What's so different about Paris? Facebook reveals why it enabled Safety Check after French attacks


The shootings and suicide bombings in France this week grabbed the attention of the global media. To help those caught up in the aftermath to let loved ones know that they were OK -- and to enable others to check on friends and relatives in France -- Facebook enabled its Safety Check feature for the disaster.

While this was welcomed, it also raised questions. Why had this not been done for other such disasters? Why were shootings in other countries treated differently? What was so special about France that it warranted extra attention from Facebook? Were the lives lost in other atrocities seen as less important? Facebook's Alex Schultz has stepped up to the plate to answer these concerns.


Social networks such as Facebook became hotbeds of discussion about the attacks. Shock, anger, and grief followed, but it wasn't long before people started to ask why loss of lives in other countries failed to gain the same level of attention. Why did the Paris attacks get Safety Check, but a suicide bombing in Beirut that killed 40 people didn’t? What about all of the deaths in Syria?

Schultz explains that there is nothing 'special' about the tragedy in France. While Safety Check had previously been used to allow people to keep in touch following a natural disaster, this was the first time it had been used for a manmade horror.

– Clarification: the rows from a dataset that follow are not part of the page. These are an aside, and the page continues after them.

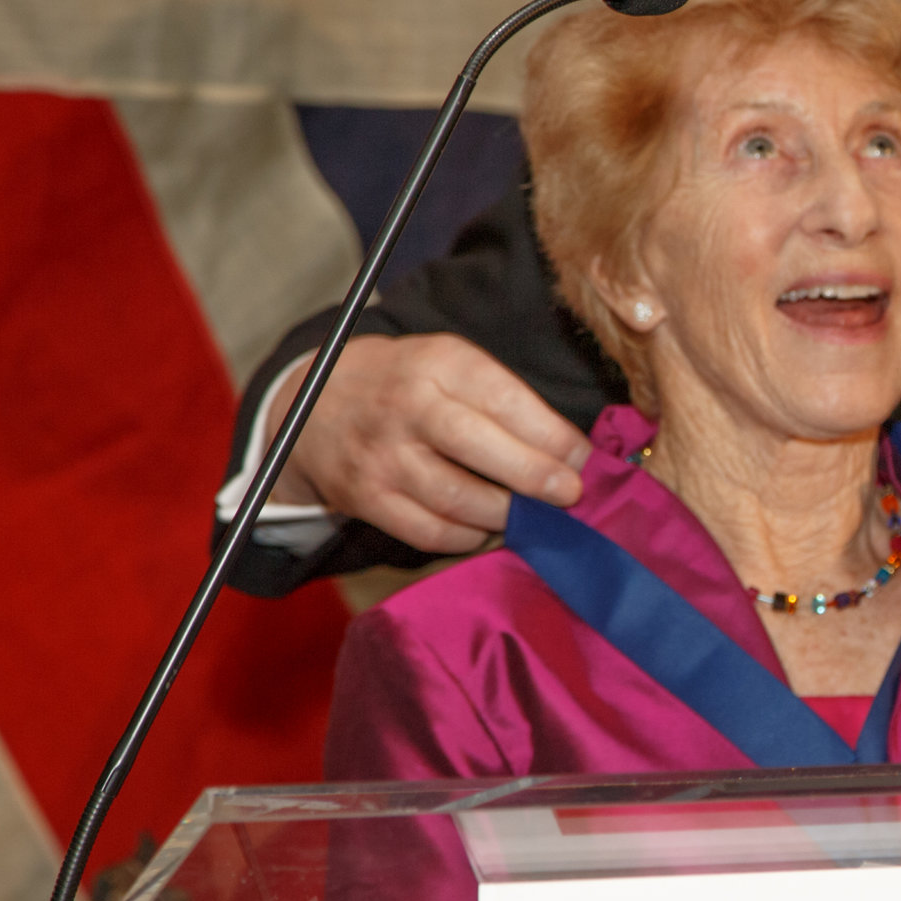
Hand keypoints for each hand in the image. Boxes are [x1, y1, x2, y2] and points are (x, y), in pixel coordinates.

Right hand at [265, 334, 591, 553]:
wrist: (316, 400)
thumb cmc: (409, 383)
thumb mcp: (451, 363)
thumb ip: (505, 399)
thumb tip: (571, 452)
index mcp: (437, 364)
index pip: (503, 400)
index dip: (551, 435)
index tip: (584, 458)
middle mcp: (406, 407)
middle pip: (479, 448)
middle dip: (535, 477)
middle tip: (570, 495)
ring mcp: (382, 456)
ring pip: (458, 498)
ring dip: (507, 514)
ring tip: (534, 516)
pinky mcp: (366, 499)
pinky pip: (430, 532)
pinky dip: (470, 537)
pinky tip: (490, 528)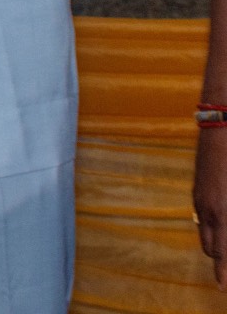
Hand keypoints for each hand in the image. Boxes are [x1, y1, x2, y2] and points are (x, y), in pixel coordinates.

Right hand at [195, 127, 226, 288]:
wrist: (222, 130)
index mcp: (224, 214)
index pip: (223, 254)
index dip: (225, 274)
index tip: (224, 290)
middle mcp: (208, 210)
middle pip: (211, 249)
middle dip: (221, 260)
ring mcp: (199, 199)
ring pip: (204, 234)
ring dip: (216, 244)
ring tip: (225, 246)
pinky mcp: (197, 191)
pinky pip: (202, 219)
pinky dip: (212, 228)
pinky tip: (222, 224)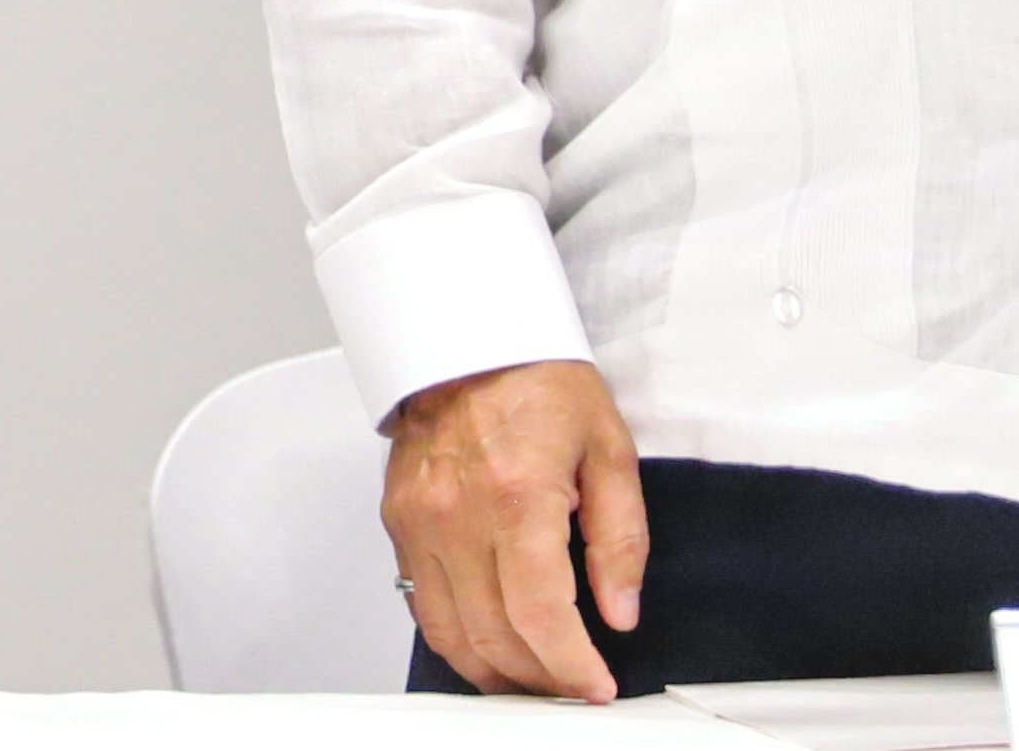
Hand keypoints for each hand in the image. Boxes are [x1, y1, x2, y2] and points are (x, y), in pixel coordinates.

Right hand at [386, 358, 646, 702]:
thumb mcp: (609, 450)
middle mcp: (457, 512)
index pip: (539, 615)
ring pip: (448, 631)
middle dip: (539, 678)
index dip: (570, 666)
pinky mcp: (398, 519)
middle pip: (493, 635)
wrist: (466, 332)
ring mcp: (418, 518)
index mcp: (516, 494)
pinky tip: (487, 642)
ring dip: (493, 670)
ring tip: (532, 679)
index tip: (594, 685)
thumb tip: (619, 610)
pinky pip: (420, 601)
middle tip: (571, 686)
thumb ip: (620, 539)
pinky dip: (454, 636)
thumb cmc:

But people are also asking why we turned on Safety Check in Paris and not other parts of the world, where violence is more common and terrible things happen with distressing frequency. Thursday's tragedy in Beirut is one recent example. I wanted to give some more background on the tool itself, its history and why we made the decision we did.

He goes on to say that this was the first time Safety Check had been activated for something other than a natural disaster. The events of Paris were not singled out for any particular reason, but one tragedy had to be the first:

We chose to activate Safety Check in Paris because we observed a lot of activity on Facebook as the events were unfolding. In the middle of a complex, uncertain situation affecting many people, Facebook became a place where people were sharing information and looking to understand the condition of their loved ones. We talked with our employees on the ground, who felt that there was still a need that we could fill. So we made the decision to try something we've never done before: activating Safety Check for something other than a natural disaster.